Hedges' typical investment minimum is $500,000 to $1 million. In addition to a small number of wealthy families, he works with other institutions that service high-net-worth families - many of them registered investment advisors. "Our clients include RIAs who want access to [alternative investment] opportunities," Hedges explains. "The deals we bring to the table are proprietary and they involve our unique relationships. They partner with us and bring some of their clients into our deals or vice versa."
Yet although Hedges typically sticks with high-net-worth investors, he's been heavily involved in what he calls the "retailization" of alternative investment industry, and he continues to keep an eye on its down-market push. Hedges created one of the first fund-of-funds products that sold in $25,000 increments and products that sold for as little as 5,000 euros in European private banks. Baby boomers in particular, he says, can benefit from lower minimums and products geared to the mass affluent.
"Boomers shouldn't have a one-way ticket to the stock market," he says. "I think fixed income is attractive and unattractive at different times. I think baby boomers should always be thinking in terms of their other asset classes, apart from their house and their vacation home."
That being said, he thinks fund-of-funds tend to be the primary entry point for baby boomers into the alternative space, products he now believes are fee and expense laden - and the reason he's no longer in the fund-of-funds business.
"They're highly diversified, meaning they tend to have marginal returns," he says. "They've had dismal performance over the past three to five years. I think we're now in a situation where people want more successful alternative investments. This will probably mean bellying up to the front of the line, moving past the fund-of funds-and going straight to the hedge fund manager, private equity manager or even making the direct investment allocation."
But what happens if boomer clients don't have the $5 million minimum required for a direct hedge fund investment? Where else do they go?
"I believe registered investment advisors will increasingly figure out ways to provide these products. I think they'll make the math work."
He also believes interest in private equity deals will continue to increase, especially as more executives take issue with the current shareholder democracy movement and often-contradictory investor demands.
As for recent regulatory action taken by the SEC with hedge fund registration, Hedges is less than enthused, describing it as overzealous and rife with example-making sanctions. When it's pointed out that, according to Alan Greenspan, hedge funds almost brought down the U.S. economy, and perhaps they're justified with their caution, Hedges isn't buying it.
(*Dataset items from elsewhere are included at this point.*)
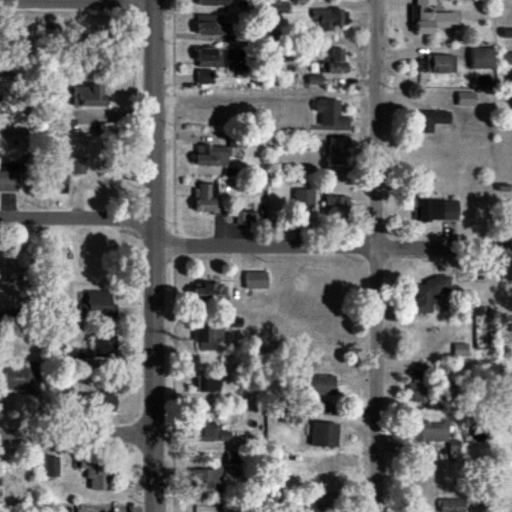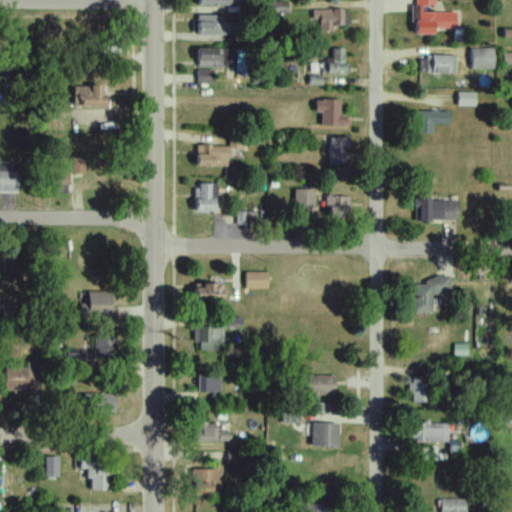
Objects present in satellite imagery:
road: (77, 1)
building: (214, 2)
building: (435, 18)
building: (327, 19)
building: (213, 25)
building: (216, 57)
building: (483, 59)
building: (330, 63)
building: (442, 64)
building: (206, 79)
building: (87, 97)
building: (467, 99)
building: (331, 113)
building: (431, 120)
building: (237, 142)
building: (336, 151)
building: (210, 156)
building: (8, 177)
building: (57, 179)
building: (305, 198)
building: (337, 207)
building: (438, 209)
road: (77, 219)
road: (332, 248)
road: (153, 255)
road: (377, 256)
building: (256, 281)
building: (208, 290)
building: (428, 293)
building: (98, 306)
building: (209, 339)
building: (105, 346)
building: (21, 379)
building: (209, 383)
building: (318, 387)
building: (421, 389)
building: (95, 403)
building: (429, 432)
building: (209, 433)
road: (77, 436)
building: (325, 436)
building: (52, 467)
building: (99, 473)
building: (205, 479)
building: (453, 505)
building: (315, 509)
"That has nothing to do with the regulations that have been put in place to 'solve that problem,'" he says. "Increased regulations only mean something if you've got the proper support to enforce it. From an enforcement perspective, the SEC is one of the most understaffed organizations in the country. They're looking for a needle in a haystack.
Ultimately, if someone's going to engage in fraud, it's very hard to protect against on the front end. The regulation has only increased the cost for investors because ultimately the cost is passed on to them."
What more can be said about Hedges and his love of the alternative investment industry? He's started hedge funds, private equity funds and new companies in the space. He's committed to industry education and professional standards. He continues to develop innovative products and strategies. And he's focused almost exclusively on delivering great returns for clients.
"It's an industry that changes quickly, and one gains nothing by staying static," he says.
"You've got to constantly evolve in the alternative investment sector, because today's opportunities will not be the opportunities of two years or four years from now."